Oops. I forgot.

See? That’s why not writing on the weekends in dangerous. I totally forgot until now, 9:30 pm, that I have to write something in here today. Instead I’m watching Australian Open and scratching my head and eating ice cream with chocolate sauce.

This weekend was Ayla’s second birthday party. It was, in all respects, awesome. She knew exactly what was up, and could give you all the right answers to questions you might pose. “What’s today?” “My birt-dayaayyy!” “How old are you today?” “Chooo!”

Lately I’ve been asking Ayla questions about her early life, working under the theory that she’s old enough to understand what I’m asking, and still baby enough to (maybe) remember things from before she could speak. So I say “Ayla, remember when you didn’t know how to walk? Remember when you were inside mommy’s belly?” For these questions she  has no answer, except to say “Yah” where “Yah” means, yes, I understand that you are asking something.

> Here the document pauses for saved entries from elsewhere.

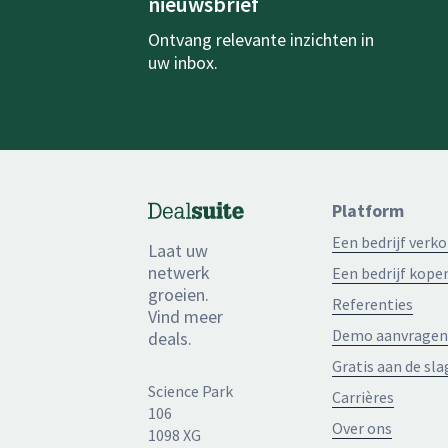
nieuwsbrief
Ontvang relevante inzichten in
uw inbox.
Platform
Een bedrijf verk
Laat uw
netwerk
Een bedrijf kope
groeien.
Referenties
Vind meer
Demo aanvragen
deals.
Gratis aan de sla
Science Park
Carrières
106
Over ons
1098 XG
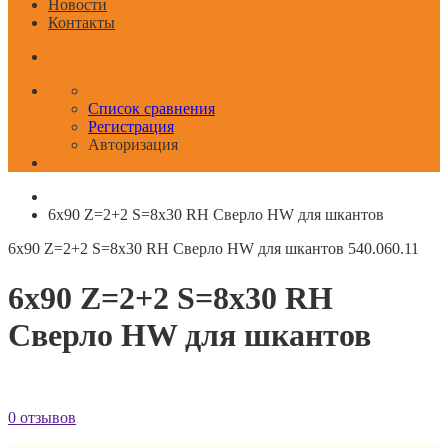
Новости
Контакты
Список сравнения
Регистрация
Авторизация
6x90 Z=2+2 S=8x30 RH Сверло HW для шкантов
6x90 Z=2+2 S=8x30 RH Сверло HW для шкантов
540.060.11
6x90 Z=2+2 S=8x30 RH
Сверло HW для шкантов
0 отзывов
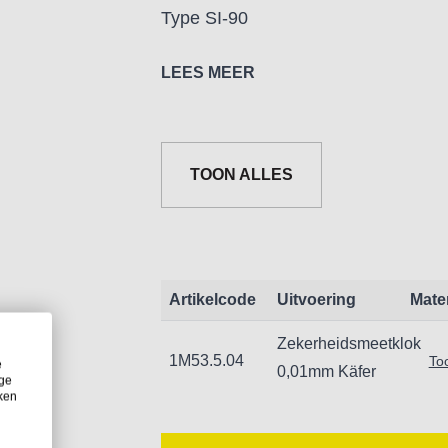
Type SI-90
Verhindert foute aflz.
LEES MEER
Schaalind.: 0,01 mm
Meetbereik: ± 0,45 mm
Schaaldiameter: 58 mm
TOON ALLES
Aantal wijzers: 1
Becijfering: 45-0-45
Stootbestendig
Artikelcode
Uitvoering
Mate
Zekerheidsmeetklok
1M53.5.04
Too
e
0,01mm Käfer
ige
iken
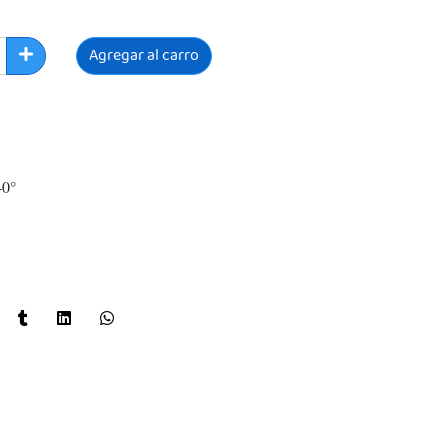
Agregar al carro
-40°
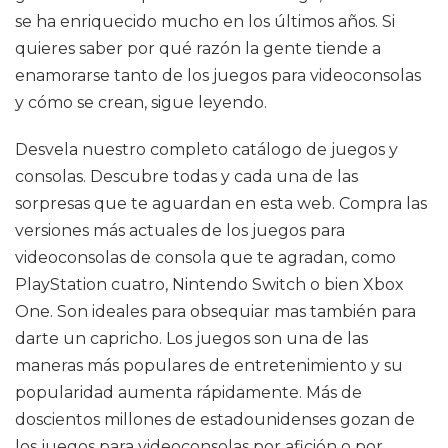
se ha enriquecido mucho en los últimos años. Si
quieres saber por qué razón la gente tiende a
enamorarse tanto de los juegos para videoconsolas
y cómo se crean, sigue leyendo.
Desvela nuestro completo catálogo de juegos y
consolas. Descubre todas y cada una de las
sorpresas que te aguardan en esta web. Compra las
versiones más actuales de los juegos para
videoconsolas de consola que te agradan, como
PlayStation cuatro, Nintendo Switch o bien Xbox
One. Son ideales para obsequiar mas también para
darte un capricho. Los juegos son una de las
maneras más populares de entretenimiento y su
popularidad aumenta rápidamente. Más de
doscientos millones de estadounidenses gozan de
los juegos para videoconsolas por afición o por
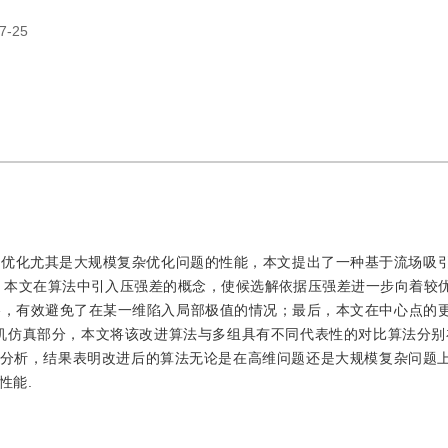
7-25
杂优化尤其是大规模复杂优化问题的性能，本文提出了一种基于流场吸
，本文在算法中引入压强差的概念，使候选解依据压强差进一步向着较
略，有效避免了在某一维陷入局部极值的情况；最后，本文在中心点的
仿真部分，本文将该改进算法与多组具有不同代表性的对比算法分别在C
极值优化分析，结果表明改进后的算法无论是在高维问题还是大规模复杂问题
性能.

It’s sad for me that she’ll forget even these sorts of things (her second birthday, everything that’s happening right now). When I think about my second birthday I can’t think of anything; I consider that I was still a baby then. But the truth is a two-year old is quite a little person, with a sense of humor and stubbornness and big complicated memories. Ayla, for example, knows that after her birthday we’re going to Mexico (true; in March), and after that is Hanukkah (true, also, technically, but many months later). She remembers things from three, four, and five months ago. She can sort markers into piles (washable, permanent) based on their coloring.

So forgetting your early childhood is a weird form of amnesia that we don’t really talk about much. You were a real person then. You thought things, wanted things, remembered things, had conversations. And yet it all disappears as our frontal lobes expand drastically throughout childhood. Imagine if you just happened to not be able to remember, say, years 14-16. That would be unusual. People would suggest you visit a doctor. But having no memory of all the things that happened in the very first (and, arguably, most important) years of your life is just unremarkable. Strange.

Ayla’s birthday party began with an amazing 2-year wrap-up video that Alicia put together. Ayla spent the whole time making little comments, and generally cracking herself up. After that she (obligingly) devoured a slice of moon-themed cake that I made for her. It was, in no uncertain terms, not very good. The afternoon ended with presents. A chaotic, unstructured, prolonged orgy of presents. Ayla truly didn’t know what to do with herself, shifting back and forth from opening new presents to playing with recently opened ones to just walking out of the room to do something else. I found the whole thing traumatic, and made Alicia promise that next year we’d do a books-only birthday. Sucks for Ayla, I know, but I can’t take the excess.

Anyway, the moral of the birthday story is that year two was about ten times better than year one for our family (I can say that with certainty for me and Alicia, and pretty confidently for Ayla). She’s the nicest, funniest, prettiest, smartest, and coolest person I have ever known. It’s trite, and she’ll never believe me, and she’ll just shrug it off when I tell her this when she’s thirteen, but I really am so grateful for every hour I get to spend with her. It’s like if I were really into basketball and every day I got to spend a few hours with Michael Jordan, and Michael Jordan liked me, and sometimes gave me hugs, unprompted, and thought I had a great jump shot.

She is that cool. And I am that lucky.